> **Stated goal**: Gather every line in the items below that contains the string "planeOp". Matching is case-sensitive.
-- Start of Available records --
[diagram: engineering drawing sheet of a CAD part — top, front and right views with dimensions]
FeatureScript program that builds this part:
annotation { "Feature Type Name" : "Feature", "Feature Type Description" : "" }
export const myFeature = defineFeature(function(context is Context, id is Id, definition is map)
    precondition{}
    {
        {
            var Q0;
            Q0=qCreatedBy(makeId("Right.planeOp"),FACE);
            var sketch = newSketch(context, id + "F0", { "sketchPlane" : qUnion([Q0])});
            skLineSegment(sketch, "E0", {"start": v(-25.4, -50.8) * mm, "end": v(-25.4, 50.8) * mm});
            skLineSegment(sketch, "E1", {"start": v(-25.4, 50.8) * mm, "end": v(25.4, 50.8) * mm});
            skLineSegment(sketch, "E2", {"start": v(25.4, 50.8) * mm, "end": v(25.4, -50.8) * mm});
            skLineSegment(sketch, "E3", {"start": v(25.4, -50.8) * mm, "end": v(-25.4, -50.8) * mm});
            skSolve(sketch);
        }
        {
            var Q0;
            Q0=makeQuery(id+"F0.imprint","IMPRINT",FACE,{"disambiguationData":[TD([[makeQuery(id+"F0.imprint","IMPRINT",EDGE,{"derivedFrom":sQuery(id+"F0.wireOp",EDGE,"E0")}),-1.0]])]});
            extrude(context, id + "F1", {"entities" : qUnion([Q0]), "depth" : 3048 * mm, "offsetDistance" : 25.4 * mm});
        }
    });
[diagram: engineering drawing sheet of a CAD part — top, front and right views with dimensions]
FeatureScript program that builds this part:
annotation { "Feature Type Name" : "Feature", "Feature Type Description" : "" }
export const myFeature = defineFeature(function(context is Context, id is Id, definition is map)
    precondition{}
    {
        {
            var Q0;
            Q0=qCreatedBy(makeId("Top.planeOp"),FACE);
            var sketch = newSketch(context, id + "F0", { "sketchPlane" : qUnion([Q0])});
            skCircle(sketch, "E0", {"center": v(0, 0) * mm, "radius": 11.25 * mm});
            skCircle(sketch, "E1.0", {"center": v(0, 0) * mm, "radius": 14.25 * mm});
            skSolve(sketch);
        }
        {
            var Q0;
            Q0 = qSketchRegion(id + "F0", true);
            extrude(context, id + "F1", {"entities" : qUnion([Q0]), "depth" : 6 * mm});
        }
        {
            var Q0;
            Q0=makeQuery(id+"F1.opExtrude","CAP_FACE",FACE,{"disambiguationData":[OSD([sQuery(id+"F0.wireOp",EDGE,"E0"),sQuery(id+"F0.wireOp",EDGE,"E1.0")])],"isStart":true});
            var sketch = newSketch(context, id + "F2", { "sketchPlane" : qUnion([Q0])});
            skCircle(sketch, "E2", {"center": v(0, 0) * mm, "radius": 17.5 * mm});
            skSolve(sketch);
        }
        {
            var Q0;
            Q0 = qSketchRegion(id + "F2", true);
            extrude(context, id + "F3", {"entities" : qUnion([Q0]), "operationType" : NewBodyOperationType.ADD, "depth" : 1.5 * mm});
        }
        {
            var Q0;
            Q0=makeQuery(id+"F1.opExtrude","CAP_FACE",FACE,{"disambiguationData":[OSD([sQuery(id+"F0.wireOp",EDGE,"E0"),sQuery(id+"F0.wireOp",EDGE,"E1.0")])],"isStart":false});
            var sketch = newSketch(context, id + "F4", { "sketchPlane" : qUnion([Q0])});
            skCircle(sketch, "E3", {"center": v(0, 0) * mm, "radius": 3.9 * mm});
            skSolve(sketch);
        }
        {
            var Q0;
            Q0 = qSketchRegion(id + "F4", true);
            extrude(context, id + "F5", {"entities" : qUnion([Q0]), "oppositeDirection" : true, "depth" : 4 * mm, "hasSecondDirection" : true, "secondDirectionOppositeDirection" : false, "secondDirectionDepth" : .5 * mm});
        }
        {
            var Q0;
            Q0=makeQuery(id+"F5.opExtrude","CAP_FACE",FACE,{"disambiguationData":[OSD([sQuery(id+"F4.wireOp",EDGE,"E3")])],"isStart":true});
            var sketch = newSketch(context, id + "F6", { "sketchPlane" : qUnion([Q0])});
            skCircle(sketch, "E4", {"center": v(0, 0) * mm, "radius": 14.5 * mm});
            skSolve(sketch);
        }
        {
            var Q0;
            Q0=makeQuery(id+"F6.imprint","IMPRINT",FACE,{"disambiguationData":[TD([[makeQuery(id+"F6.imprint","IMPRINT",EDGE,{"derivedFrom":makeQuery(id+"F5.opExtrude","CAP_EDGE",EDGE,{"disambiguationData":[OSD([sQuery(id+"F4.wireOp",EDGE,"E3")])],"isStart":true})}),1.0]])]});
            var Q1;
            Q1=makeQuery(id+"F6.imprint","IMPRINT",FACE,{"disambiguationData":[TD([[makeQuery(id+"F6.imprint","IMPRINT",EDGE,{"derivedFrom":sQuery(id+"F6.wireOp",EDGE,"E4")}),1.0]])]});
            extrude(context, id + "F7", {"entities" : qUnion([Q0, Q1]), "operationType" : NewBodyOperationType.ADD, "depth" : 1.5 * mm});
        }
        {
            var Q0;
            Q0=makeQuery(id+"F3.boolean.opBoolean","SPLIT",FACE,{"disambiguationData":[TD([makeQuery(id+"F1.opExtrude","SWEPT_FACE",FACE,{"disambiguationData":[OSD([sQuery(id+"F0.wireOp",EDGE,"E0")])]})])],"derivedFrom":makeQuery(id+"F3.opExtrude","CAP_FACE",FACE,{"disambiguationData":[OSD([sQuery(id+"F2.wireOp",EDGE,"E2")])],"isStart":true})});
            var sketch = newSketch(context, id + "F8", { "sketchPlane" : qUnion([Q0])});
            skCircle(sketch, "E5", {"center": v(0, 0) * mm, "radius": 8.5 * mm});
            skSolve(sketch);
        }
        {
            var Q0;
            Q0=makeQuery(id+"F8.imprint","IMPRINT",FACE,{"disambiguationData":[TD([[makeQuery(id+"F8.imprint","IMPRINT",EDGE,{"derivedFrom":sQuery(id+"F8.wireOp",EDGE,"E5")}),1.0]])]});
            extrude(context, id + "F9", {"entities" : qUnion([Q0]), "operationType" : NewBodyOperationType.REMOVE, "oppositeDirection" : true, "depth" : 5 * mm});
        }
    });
-- End of Available records --
> **Solution below**:
            Q0=qCreatedBy(makeId("Right.planeOp"),FACE);
            Q0=qCreatedBy(makeId("Top.planeOp"),FACE);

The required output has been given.